Vírus expõe desigualdades
Na fila de refeições distribuídas todos os dias pelo Exército estão pessoas que já viviam com dificuldades económicas, mas muitas outras, como Josefa Jesus, nunca tinham precisado de ajuda para poder comer. Ao Banco Alimentar têm chegado famílias com filhos que até agora tinham emprego e alguma estabilidade. “Em zonas como Lisboa, Setúbal e Porto houve um choque maior. A população emigrante, sobretudo brasileira, foi muito afetada. E a maior parte dos casos são famílias com filhos que se viram numa enorme pressão, com as crianças em casa e sem salários, sem dinheiro para pagar despesas nem comprar comida”, descreve a presidente do Banco Alimentar, que recebeu cerca de 60 mil novos pedidos de ajuda, a somar às 380 mil pessoas que ajuda regularmente.

Tal como a epidemia expôs carências habitacionais, laborais e económicas, como estão à vista nos focos de contágio na região de Lisboa, o vírus pôs a nu outros problemas estruturais, como a pobreza da população migrante.

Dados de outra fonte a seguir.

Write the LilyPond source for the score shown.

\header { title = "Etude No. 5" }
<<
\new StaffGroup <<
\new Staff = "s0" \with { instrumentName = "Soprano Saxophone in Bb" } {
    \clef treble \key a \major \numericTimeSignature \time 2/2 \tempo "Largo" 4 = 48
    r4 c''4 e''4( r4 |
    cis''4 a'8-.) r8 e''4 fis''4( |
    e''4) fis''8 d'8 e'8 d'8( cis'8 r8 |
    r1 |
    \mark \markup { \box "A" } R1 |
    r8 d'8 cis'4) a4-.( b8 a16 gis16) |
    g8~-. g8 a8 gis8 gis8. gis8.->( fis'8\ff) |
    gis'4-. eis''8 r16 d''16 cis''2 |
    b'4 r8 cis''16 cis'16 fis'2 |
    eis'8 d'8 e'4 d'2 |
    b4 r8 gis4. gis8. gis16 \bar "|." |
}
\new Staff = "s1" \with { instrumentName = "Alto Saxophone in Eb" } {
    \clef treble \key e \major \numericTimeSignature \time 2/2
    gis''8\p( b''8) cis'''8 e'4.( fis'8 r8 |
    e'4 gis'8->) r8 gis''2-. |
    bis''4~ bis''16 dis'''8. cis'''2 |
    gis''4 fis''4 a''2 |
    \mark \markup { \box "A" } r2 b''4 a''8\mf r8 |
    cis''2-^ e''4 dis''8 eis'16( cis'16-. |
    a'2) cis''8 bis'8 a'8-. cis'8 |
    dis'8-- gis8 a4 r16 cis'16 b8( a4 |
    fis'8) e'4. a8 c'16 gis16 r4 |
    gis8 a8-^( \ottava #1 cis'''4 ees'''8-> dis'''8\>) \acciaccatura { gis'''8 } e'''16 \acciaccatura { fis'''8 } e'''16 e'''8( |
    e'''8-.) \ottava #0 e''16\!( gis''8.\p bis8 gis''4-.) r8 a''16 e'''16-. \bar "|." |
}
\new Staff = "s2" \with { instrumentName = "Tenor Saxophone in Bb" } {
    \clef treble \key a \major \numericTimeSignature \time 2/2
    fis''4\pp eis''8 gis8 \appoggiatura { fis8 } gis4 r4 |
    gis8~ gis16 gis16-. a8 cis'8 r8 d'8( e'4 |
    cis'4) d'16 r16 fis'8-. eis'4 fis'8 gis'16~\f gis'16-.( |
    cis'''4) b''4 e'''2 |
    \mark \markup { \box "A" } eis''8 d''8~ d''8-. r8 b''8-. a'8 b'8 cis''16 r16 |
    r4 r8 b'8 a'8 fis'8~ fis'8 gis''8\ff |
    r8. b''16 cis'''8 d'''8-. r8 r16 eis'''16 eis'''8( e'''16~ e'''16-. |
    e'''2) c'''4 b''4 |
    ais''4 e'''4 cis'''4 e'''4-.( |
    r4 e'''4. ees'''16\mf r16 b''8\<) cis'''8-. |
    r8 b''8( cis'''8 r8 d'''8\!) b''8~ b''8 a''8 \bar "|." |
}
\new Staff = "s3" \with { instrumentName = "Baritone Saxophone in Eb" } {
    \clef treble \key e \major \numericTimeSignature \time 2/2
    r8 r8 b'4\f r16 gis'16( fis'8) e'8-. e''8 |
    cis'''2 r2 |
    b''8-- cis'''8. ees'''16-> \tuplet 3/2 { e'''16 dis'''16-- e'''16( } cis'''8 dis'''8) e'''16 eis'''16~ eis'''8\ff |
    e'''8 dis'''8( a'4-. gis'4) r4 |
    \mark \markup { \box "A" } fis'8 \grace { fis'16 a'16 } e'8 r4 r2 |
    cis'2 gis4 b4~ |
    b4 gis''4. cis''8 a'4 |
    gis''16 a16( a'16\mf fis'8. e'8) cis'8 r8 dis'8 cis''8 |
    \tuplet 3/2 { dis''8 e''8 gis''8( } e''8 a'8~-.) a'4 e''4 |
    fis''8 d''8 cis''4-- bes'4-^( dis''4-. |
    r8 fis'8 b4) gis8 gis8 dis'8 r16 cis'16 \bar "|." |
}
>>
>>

“Muitos migrantes, sobretudo oriundos da Ásia, estão totalmente desprotegidos. Vieram para Portugal sem conseguir regularizar a sua situação porque não chegaram a ter um contrato de trabalho”, alerta Eugénio da Fonseca.

Há mais de um mês que Josefa Jesus não consegue pagar a renda da casa. “Comprei vários jornais por causa dos anúncios de emprego, mas estão vazios. Ninguém quer ninguém. Vi um anúncio sobre um curso para ser motorista da Carris, mas depois percebi que tinha de pagar. Agora o meu objetivo é conseguir ter dinheiro para tirar o curso. E garanto que vou conseguir”, diz Josefa Jesus, que está sem trabalho pela primeira vez desde que veio do Brasil para Portugal, há 20 anos.